Lutheran World Federation leader, Rev. Martin Junge, has urged churches in the 70-million strong grouping to openly discuss violence against women following global outrage over a recent rape in India after which the victim died.
"Silence around violence needs to be broken, awareness needs to be raised, leadership needs to be educated, and policies need to be developed," LWF General Secretary Junge said in a letter made available January 15.
Junge sent an open letter to the United Evangelical Lutheran Churches in India offering prayers for strength and courage for the family of the bereaved victim and all who mourn the loss of life through such violence.
The gang rape of a student on a bus in New Delhi in December triggered global and national outrage. Protests erupted against an alarming incidence of sexual assault in the world's second most populous nation. In 2011 India recorded 24,206 rapes, 42,968 cases of molestation and 8,570 cases of sexual harassment.
Five men and a teenager are on trial facing charges over the rape and murder of the 23-year- female victim, who died 13 days after the crime in a Singapore hospital from her injuries.
The student and her male companion were attacked on a bus in New Delhi on December 16, 2012. She died of her injuries at a Singapore hospital about two weeks later.
The United Evangelical Lutheran Churches in India says it has 11 member churches with a membership of some 4.5 million people.
Many in India are calling for tougher laws against crimes related to violence against women.

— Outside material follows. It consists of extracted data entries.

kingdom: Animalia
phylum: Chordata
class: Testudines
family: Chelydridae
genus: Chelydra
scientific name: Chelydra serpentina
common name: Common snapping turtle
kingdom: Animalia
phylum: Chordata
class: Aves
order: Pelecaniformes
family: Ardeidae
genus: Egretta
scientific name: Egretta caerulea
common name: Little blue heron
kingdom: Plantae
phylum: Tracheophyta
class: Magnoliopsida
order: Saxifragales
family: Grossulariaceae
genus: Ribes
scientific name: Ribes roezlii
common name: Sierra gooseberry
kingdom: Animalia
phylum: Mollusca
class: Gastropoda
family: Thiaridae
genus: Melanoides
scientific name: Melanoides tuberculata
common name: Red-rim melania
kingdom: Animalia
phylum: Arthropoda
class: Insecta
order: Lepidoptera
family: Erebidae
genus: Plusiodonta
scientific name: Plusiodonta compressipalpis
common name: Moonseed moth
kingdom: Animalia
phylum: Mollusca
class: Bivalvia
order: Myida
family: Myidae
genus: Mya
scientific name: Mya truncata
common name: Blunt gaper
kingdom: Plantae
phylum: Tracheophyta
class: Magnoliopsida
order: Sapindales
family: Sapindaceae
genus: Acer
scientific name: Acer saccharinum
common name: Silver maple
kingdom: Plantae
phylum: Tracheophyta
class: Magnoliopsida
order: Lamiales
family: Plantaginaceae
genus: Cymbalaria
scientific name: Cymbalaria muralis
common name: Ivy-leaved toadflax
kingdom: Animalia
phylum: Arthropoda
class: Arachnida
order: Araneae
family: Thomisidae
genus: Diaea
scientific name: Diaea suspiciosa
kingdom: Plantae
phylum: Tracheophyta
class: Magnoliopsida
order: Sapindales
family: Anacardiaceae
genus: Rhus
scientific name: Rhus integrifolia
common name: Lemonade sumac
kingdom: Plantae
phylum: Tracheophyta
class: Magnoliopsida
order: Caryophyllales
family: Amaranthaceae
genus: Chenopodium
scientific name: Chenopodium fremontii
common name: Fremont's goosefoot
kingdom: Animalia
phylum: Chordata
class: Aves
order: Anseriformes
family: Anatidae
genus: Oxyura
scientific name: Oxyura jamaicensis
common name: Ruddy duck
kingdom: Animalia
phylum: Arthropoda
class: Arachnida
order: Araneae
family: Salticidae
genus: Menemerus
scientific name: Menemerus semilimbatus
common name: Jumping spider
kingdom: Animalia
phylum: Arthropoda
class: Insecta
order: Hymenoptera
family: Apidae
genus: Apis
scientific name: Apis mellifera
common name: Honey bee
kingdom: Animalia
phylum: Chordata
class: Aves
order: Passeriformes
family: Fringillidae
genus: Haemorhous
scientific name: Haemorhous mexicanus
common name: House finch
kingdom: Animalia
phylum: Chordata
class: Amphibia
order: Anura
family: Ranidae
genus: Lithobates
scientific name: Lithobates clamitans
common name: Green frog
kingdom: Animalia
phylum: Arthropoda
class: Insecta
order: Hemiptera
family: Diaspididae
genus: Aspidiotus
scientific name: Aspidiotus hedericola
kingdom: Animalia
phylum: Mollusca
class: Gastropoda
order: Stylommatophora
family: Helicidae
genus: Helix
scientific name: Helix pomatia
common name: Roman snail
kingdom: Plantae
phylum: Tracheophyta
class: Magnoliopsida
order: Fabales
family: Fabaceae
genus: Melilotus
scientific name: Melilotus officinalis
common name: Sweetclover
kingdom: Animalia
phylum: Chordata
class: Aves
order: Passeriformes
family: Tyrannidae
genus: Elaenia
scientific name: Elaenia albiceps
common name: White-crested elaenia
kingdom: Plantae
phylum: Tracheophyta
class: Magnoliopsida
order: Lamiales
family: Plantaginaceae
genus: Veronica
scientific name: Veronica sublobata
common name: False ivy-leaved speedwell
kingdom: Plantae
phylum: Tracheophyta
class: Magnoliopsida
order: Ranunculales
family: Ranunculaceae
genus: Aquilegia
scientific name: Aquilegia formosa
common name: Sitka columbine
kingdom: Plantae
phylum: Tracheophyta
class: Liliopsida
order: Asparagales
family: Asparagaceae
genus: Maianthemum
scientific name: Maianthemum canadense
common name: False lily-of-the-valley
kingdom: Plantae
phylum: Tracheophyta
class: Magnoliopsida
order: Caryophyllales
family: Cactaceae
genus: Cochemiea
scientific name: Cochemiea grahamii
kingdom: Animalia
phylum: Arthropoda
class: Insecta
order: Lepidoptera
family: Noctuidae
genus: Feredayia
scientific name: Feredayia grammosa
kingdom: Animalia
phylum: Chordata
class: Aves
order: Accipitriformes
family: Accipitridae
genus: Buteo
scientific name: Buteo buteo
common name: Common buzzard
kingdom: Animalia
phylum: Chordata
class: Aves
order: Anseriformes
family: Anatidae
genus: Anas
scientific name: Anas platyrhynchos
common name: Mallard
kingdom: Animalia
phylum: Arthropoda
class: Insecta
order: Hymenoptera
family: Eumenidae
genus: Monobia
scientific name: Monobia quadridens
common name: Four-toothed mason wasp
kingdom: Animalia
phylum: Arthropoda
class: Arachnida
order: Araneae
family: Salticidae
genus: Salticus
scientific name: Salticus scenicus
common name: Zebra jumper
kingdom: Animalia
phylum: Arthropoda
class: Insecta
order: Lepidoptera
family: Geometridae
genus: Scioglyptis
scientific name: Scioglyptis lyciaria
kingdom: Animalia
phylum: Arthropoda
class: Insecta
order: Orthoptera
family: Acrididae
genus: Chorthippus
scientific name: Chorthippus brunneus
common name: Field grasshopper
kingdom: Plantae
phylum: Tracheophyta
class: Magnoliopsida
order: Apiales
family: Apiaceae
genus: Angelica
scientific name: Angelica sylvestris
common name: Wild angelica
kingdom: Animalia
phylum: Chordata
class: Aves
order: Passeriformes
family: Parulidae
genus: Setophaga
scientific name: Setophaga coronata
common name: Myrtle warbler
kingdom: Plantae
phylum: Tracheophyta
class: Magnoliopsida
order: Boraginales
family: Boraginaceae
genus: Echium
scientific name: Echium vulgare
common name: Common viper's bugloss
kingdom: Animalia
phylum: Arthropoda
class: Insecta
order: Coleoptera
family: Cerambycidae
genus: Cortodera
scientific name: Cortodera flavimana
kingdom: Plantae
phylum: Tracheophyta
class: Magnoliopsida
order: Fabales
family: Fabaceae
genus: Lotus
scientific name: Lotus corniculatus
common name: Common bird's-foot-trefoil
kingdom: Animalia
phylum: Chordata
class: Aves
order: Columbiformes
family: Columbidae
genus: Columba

The case of the young woman reveals "the implicit violence enshrined in unjust gender relationships will recurrently break through and find explicit expression in actions of violence," noted Junge. "This is what women around the world experience in their own lives, and sometimes they have to pay with their very lives.
"However, what is different in the case that has moved me to write this letter is the way in which the Indian civil society broke the silence and expressed its resolved view that violence and rape cannot be tolerated any longer and that things definitely have to change."
He added, "We praise God for this reaction, which stands in stark contrast to the attitude of denial and silence that so often prevail in similar cases."
The letter to the umbrella for the India's 11 LWF churches encourages them to support civil society in the evolving "courageous step" towards the transformation needed so that situations such as the one experienced by the young woman "are eradicated forever."
Junge cited a document from the Geneva-based LWF, Churches Say "No" to Violence against Women, to the Indian church leaders which has been translated into four Indian languages.